Parts of the exercise ->
(1) Retype the part of the email commenting on draft-ietf-idnabis-defs-10 starting with "John C Klensin" and going on through "in the U-label.".
(2) In the email commenting on draft-ietf-idnabis-defs-10, which letter is given as an example of a character the LDH rule makes illegal in a U-label?

Top of Document extract

Comments on draft-ietf-idnabis-defs-10

John C Klensin klensin at jck.com
Mon Aug 31 08:06:20 CEST 2009



--On Monday, August 31, 2009 07:10 +0200 Patrik Fältström
<patrik at frobbit.se> wrote:

> 
> On 31 aug 2009, at 07.05, Patrik Fältström wrote:
> 
>> So, casefold of the ascii in the A-label only result in
>> casefold of the ascii in the U-label.
> 
> Ok, after a gulp of coffee, I see your point.
> 
> In the tables document we have the following:
> 
>> 2.5. LDH (E) E:
>> 
>>     cp is in {002D, 0030..0039, 0061..007A}
> 
> That make for example 'F' illegal in an U-label.
> 
> By changing this rule to the following, uppercase ASCII would
> be ok to have in an U-label.

Bottom of Document extract
Top of Given data

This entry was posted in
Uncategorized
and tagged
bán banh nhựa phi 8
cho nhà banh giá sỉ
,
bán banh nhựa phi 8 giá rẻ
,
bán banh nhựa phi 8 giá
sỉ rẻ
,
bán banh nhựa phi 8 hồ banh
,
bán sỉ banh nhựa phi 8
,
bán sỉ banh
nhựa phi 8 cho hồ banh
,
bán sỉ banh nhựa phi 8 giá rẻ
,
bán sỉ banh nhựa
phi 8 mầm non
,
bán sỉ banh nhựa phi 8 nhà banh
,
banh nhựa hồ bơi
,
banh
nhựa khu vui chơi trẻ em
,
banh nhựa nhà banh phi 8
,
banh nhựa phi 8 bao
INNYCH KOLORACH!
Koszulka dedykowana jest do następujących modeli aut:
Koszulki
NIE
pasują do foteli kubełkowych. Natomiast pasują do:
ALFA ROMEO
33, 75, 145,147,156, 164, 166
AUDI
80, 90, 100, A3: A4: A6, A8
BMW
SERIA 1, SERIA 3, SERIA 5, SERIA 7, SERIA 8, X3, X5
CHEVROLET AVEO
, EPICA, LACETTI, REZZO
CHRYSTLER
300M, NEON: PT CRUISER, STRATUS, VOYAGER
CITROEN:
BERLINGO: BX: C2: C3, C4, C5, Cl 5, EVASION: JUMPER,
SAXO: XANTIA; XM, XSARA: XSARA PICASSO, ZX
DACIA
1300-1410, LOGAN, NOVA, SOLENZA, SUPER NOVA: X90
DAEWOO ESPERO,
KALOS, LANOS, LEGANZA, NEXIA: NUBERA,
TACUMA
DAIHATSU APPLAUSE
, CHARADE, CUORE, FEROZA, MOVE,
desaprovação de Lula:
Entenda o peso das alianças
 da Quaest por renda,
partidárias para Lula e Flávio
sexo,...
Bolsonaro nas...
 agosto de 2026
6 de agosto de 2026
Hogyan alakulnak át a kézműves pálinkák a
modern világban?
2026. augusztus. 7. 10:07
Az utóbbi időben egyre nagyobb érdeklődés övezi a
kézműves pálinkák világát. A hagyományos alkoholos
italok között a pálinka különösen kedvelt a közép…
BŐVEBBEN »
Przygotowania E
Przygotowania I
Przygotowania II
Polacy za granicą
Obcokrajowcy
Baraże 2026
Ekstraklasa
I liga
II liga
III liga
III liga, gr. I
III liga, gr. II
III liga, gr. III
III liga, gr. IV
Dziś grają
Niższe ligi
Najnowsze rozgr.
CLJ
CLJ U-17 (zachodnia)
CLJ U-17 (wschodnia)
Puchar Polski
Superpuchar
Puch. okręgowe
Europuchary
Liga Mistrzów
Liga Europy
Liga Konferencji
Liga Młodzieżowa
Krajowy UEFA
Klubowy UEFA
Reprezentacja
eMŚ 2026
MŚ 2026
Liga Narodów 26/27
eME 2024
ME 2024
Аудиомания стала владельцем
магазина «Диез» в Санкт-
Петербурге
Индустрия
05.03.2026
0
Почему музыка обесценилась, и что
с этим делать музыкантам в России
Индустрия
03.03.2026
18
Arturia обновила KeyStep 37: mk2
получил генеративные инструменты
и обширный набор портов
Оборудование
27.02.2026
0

Bottom of Given data

Answers for the tasks ->
(1)
John C Klensin klensin at jck.com
Mon Aug 31 08:06:20 CEST 2009



--On Monday, August 31, 2009 07:10 +0200 Patrik Fältström
<patrik at frobbit.se> wrote:

> 
> On 31 aug 2009, at 07.05, Patrik Fältström wrote:
> 
>> So, casefold of the ascii in the A-label only result in
>> casefold of the ascii in the U-label.

(2) The uppercase letter 'F'.